Researchers at the UC Riverside Bourns College of Engineering have built and successfully tested an amplifier made from graphene that could lead to more efficient circuits in electronic chips, such as those used in Bluetooth headsets and toll collection devices in cars.

Graphene, a single-atom thick carbon crystal, was first isolated in 2004 by Andre Geim and Konstantin Novoselov, who won the Nobel Prize in physics this month for that work. Graphene has many extraordinary properties, including superior electrical and heat conductivity, mechanical strength and unique optical absorption.

The demonstration at UCR of the graphene amplifier with signal processing functions is a major step forward in graphene technology because it is a transition from individual graphene devices to graphene circuits and chips, said Alexander Balandin, a professor of electrical engineering, who performed the work along with a graduate student and researchers at Rice University.

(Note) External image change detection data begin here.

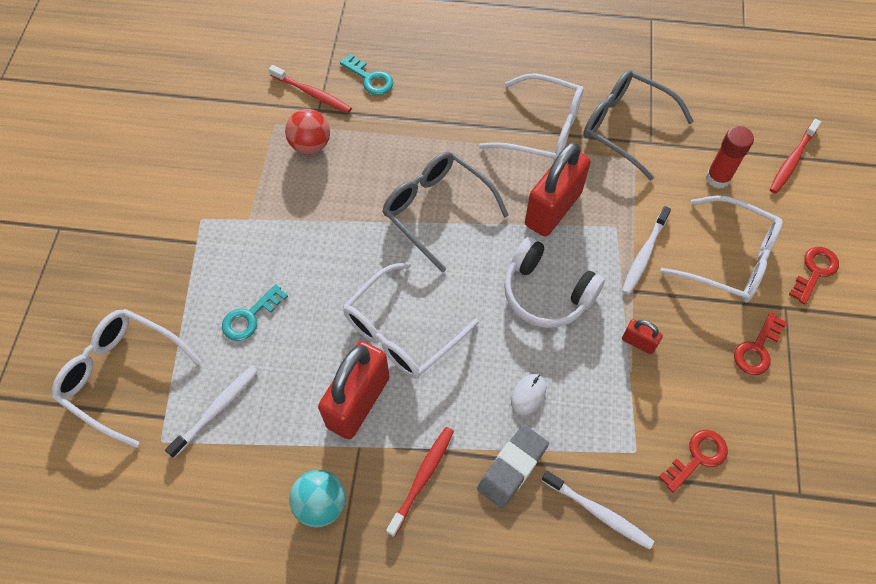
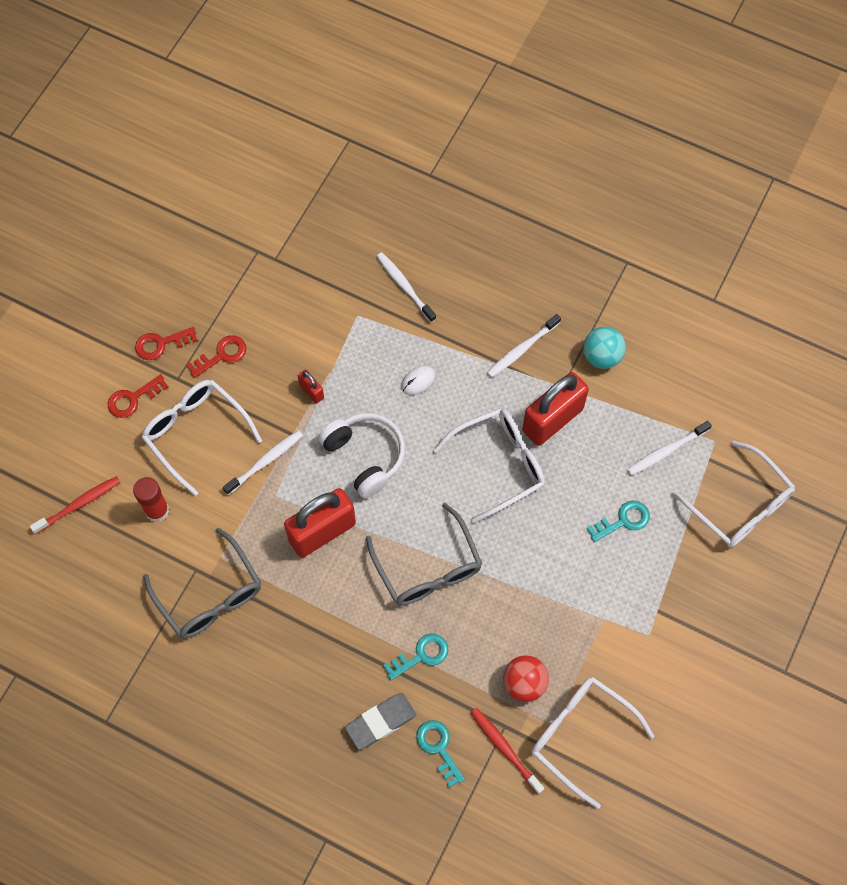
camera: 160 degrees left, 5 degrees up
red toothbrush [386,427,454,537] -> white toothbrush [487,314,561,378]
grey eraser [477,425,549,508] -> grey eraser moved to [345,693,416,750]
white glasses [479,73,583,162] -> white glasses moved to [531,677,654,809]
red key [659,430,728,493] -> red key moved to [135,327,198,360]
none -> turquoise key [383,633,448,680]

The triple-mode amplifier based on graphene has advantages over amplifiers built from conventional semiconductors, such as silicon, said Balandin, who is also chair of the UC Riverside Materials Science and Engineering program. The graphene amplifier reveals greater functionality and a faster speed because of graphene’s electrical ambipolarity (current conduction by negative and positive charges).

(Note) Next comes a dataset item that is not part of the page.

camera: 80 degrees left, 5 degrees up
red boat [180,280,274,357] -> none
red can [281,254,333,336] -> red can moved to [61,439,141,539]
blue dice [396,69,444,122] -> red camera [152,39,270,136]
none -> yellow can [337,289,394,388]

It can be switched between different modes of operation by a simple change of applied voltage. These characteristics are expected to result in simpler and smaller chips, a faster system response and less power consumption.

The experimental demonstration of the graphene amplifier functionality was reported last week in the journal ACS Nano.

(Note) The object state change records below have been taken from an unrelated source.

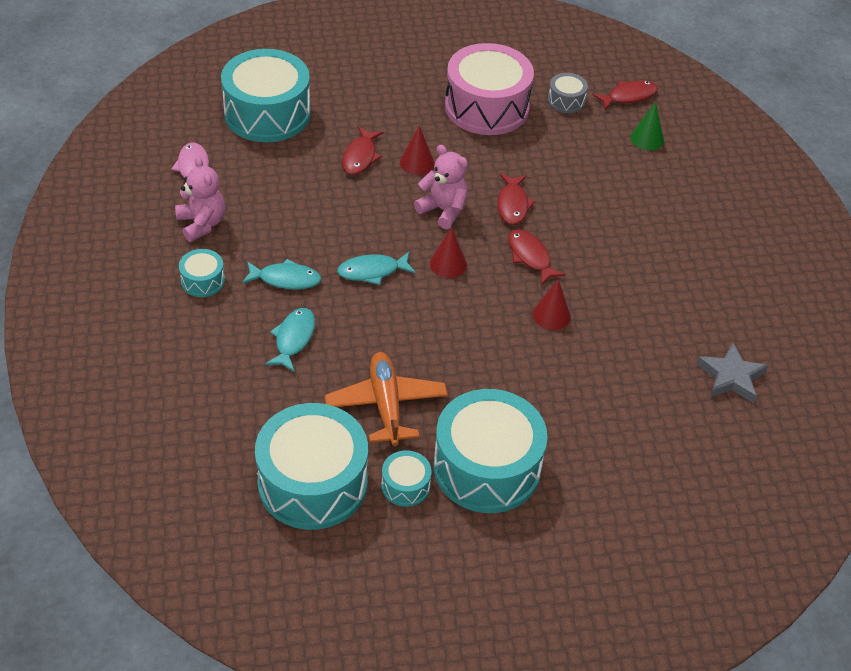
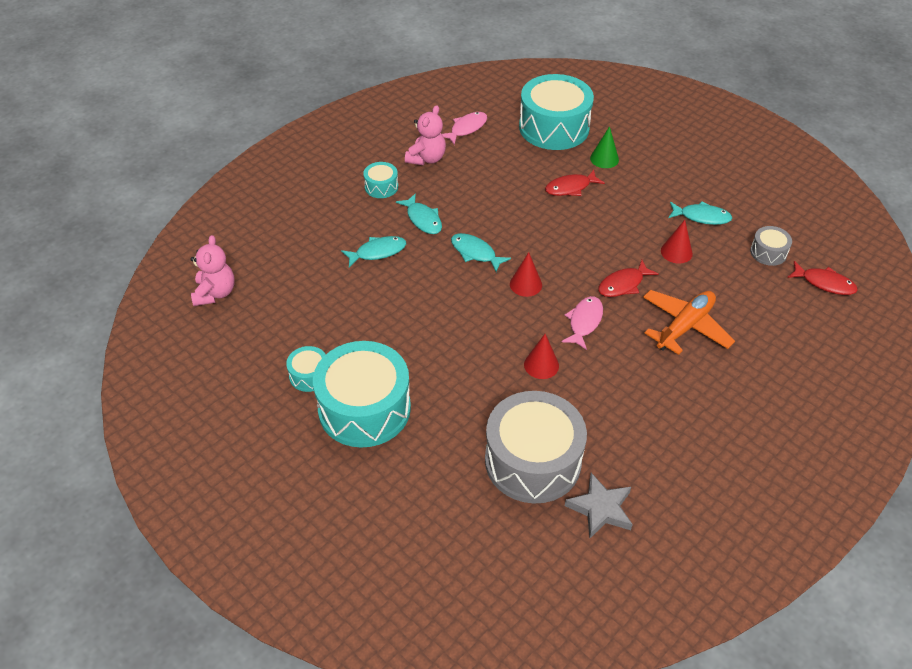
camera: 55 degrees right, 0 degrees up
turquoise drum [255,403,368,530] -> none
orange plane [325,352,448,446] -> orange plane moved to [643,290,735,355]
red cone [400,126,435,175] -> red cone moved to [661,220,693,264]
pink teddy bear [414,145,468,229] -> pink teddy bear moved to [190,235,235,306]
pink drum [445,43,534,135] -> turquoise fish [668,201,732,225]
red fish [508,229,566,285] -> pink fish [561,296,603,350]
green cone [630,102,664,150] -> green cone moved to [590,126,619,168]
none -> grey drum [485,391,587,504]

The fabrication and experimental testing were performed in Balandin's Nano-Device Laboratory. The co-authors of the paper are Guanxiong Liu, one of Balandin’s graduate students, Kartik Mohanram, an assistant professor at Rice University, and Xuebei Yan, one of Mohanram's graduate students.

The researchers from Rice University designed the amplifier and testing protocol. Liu built the device in the UCR clean room. Liu and Yan then tested the amplifier in Balandin’s lab.

The triple-mode amplifier can be charged at anytime during operation in the three modes: positive, negative or both. By combining these three modes, the researchers demonstrated the amplifier can achieve the modulation necessary for phase shift keying and frequency shift keying, which are widely used in wireless and audio applications.

These applications include: Bluetooth headsets for cell phones; radio frequency identification (RFID), which is used in wireless products, including toll collection devices in cars, cards used to pay for public transportation and identification tags on animals; and ZigBee, a communication protocol used in devices such as such as wireless light switches with lamps and electrical meters with in-home-display.